Musings, Thoughts & Commentaries
Blood Ivory rightly holds an evil connotation.
An infamous act of cruelty and sin today, when I was in Africa in the late ‘70s, ivory was just another valuable harvest of the hunt. Like hunting rabbits for meat and fur during Autumn in Ohio.
At the time, I was Marketing Manager- Europe, Africa, and Middle East for Firestone International, based in London. On occasion, I would travel with the Southern Africa Area Sales Rep, Gerry M., to call on our distributors. I liked to visit Cameroon, and flew in to the port city of Doula, which I found more interesting and modern than the capital, Yaounde. The locals we met with spoke several local dialects, fluent French and good English. Even some radio stations broadcast in English, sometimes with a bit too literal translation from the dialects—in one report I remember an announcer speaking perfectly in Her Majesty’s English “…a city official was arrested after having been observed vigorously fucking his personal assistant.”
The Firestone Distributor there, Mr. O., was also the leader of his tribe north of Douala on the border with Nigeria. Mr. O. was brilliant, funny and a man of his people. We were driven around Douala with him in his chauffeured limousine. His business was located in Douala rather than in the capital because here he was close to the port and the road north took him back to his tribe. He took us up there to show us around. On the way, we stopped for lunch on the black sand beaches at Limbe with Mont Cameroon visible in the near distance.
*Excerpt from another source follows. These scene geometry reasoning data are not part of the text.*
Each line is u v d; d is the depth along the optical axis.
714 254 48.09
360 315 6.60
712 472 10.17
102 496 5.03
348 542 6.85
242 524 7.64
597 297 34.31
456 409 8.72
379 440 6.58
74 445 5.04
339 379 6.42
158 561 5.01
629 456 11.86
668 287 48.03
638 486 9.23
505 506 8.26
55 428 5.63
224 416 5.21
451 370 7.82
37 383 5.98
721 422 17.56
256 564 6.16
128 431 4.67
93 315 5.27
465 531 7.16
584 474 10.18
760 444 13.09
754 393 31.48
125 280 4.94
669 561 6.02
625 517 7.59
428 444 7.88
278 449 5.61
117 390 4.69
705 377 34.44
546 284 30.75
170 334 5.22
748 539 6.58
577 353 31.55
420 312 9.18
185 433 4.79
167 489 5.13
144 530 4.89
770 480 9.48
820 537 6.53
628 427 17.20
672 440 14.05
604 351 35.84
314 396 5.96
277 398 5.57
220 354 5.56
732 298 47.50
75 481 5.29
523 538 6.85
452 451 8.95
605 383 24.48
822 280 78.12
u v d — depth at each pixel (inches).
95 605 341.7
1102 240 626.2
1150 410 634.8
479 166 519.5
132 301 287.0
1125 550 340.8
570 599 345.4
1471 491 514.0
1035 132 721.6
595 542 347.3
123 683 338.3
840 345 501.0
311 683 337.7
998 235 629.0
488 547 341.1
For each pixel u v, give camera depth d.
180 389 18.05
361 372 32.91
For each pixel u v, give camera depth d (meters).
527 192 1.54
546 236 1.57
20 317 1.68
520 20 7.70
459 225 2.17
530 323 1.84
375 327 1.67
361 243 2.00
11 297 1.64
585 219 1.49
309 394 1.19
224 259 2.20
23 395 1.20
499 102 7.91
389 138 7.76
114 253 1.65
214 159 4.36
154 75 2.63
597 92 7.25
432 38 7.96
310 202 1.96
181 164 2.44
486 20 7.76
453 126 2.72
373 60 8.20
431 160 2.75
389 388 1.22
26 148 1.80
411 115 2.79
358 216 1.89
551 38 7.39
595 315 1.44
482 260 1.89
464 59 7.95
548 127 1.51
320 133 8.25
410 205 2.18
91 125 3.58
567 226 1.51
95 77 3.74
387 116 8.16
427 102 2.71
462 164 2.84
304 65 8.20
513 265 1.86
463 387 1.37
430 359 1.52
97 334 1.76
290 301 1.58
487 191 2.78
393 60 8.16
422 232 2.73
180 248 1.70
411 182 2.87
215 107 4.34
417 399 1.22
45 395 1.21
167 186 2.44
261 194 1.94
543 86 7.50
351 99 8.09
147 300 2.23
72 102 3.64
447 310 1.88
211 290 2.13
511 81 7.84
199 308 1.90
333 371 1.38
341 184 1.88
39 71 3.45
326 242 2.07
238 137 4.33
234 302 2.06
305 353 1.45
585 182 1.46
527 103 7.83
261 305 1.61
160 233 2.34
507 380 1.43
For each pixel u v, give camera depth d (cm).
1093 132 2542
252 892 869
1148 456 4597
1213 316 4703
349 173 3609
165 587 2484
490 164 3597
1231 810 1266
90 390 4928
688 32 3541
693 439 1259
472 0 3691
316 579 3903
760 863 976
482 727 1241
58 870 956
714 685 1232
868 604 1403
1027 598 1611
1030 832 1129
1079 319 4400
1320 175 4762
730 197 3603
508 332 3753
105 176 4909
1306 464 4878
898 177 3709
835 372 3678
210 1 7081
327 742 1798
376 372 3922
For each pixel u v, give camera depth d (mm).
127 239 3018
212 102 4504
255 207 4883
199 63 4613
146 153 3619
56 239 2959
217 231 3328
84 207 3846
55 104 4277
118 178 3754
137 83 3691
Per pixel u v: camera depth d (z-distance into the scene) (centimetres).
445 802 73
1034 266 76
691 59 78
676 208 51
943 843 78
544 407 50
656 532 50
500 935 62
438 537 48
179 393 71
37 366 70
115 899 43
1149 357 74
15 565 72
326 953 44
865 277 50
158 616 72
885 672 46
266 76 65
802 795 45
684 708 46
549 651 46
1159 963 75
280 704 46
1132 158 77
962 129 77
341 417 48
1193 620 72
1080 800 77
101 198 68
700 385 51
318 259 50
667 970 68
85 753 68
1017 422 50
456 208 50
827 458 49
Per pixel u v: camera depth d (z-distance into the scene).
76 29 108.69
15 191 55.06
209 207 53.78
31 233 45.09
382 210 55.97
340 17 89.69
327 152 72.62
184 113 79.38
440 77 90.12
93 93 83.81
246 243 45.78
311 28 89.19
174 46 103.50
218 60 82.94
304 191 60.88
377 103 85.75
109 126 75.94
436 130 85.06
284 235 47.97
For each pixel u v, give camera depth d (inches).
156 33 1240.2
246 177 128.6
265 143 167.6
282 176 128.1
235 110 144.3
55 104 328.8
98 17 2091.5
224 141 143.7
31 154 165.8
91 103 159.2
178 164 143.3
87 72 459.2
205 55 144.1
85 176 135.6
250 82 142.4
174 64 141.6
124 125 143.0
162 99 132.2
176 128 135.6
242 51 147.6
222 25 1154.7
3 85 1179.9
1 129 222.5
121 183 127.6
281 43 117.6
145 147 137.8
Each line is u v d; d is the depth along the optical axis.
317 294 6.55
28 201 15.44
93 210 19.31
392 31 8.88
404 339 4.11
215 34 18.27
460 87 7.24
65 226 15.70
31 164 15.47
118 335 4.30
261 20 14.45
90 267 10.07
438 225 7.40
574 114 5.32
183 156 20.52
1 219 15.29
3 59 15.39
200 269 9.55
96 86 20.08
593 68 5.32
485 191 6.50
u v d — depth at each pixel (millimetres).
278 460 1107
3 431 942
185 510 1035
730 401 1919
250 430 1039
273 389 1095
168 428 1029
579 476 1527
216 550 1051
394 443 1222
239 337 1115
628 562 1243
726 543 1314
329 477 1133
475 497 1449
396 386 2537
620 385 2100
After lunch, we drove north to Kumba, then off the highway and into his village. Along a narrow dirt road toward the Nigerian border we passed waist-high stacks of elephant tusks along the road, recently ‘harvested” and waiting to be picked up. Some of them were literally bloody. Mr. O. and his people were proud of the harvest and explained the hunt and the value of different tusks.
Gerry and I had little to say. It was not our culture and none of our business. People today feel differently and things have changed. I see on today’s map the region is now labeled “Protected Area”.
We returned to Doula and the next day and I flew on to Senegal for my next business call on a distributor.
Later in the year, Gerry called on me at our headquarters in London and presented me with a hand-carved ivory lion. He said, “Tom, this is not a gift, I paid US $50 dollars for it, but I think you should have it.” I reimbursed him. Gerry gave me an official receipt for it in the amount of 125,000 Cameroon Franc, the equivalent of US$ 350-- its true value “for insurance purposes.” All this was legal and rather common practice, then.
I still have the ivory lion—can’t bring back the elephant slaughtered for it, but I hope this story will teach the value of endangered species by showing how callously we thought then, unknowingly.
Tom Anthony is a West Point Graduate and combat veteran who spent his professional civilian career in global business all over the world. He has lived and worked in Austria, Italy, Spain, England, Iraq, Israel, and throughout Asia, Latin America, and Africa. Anthony also lived in Mindanao for seven years.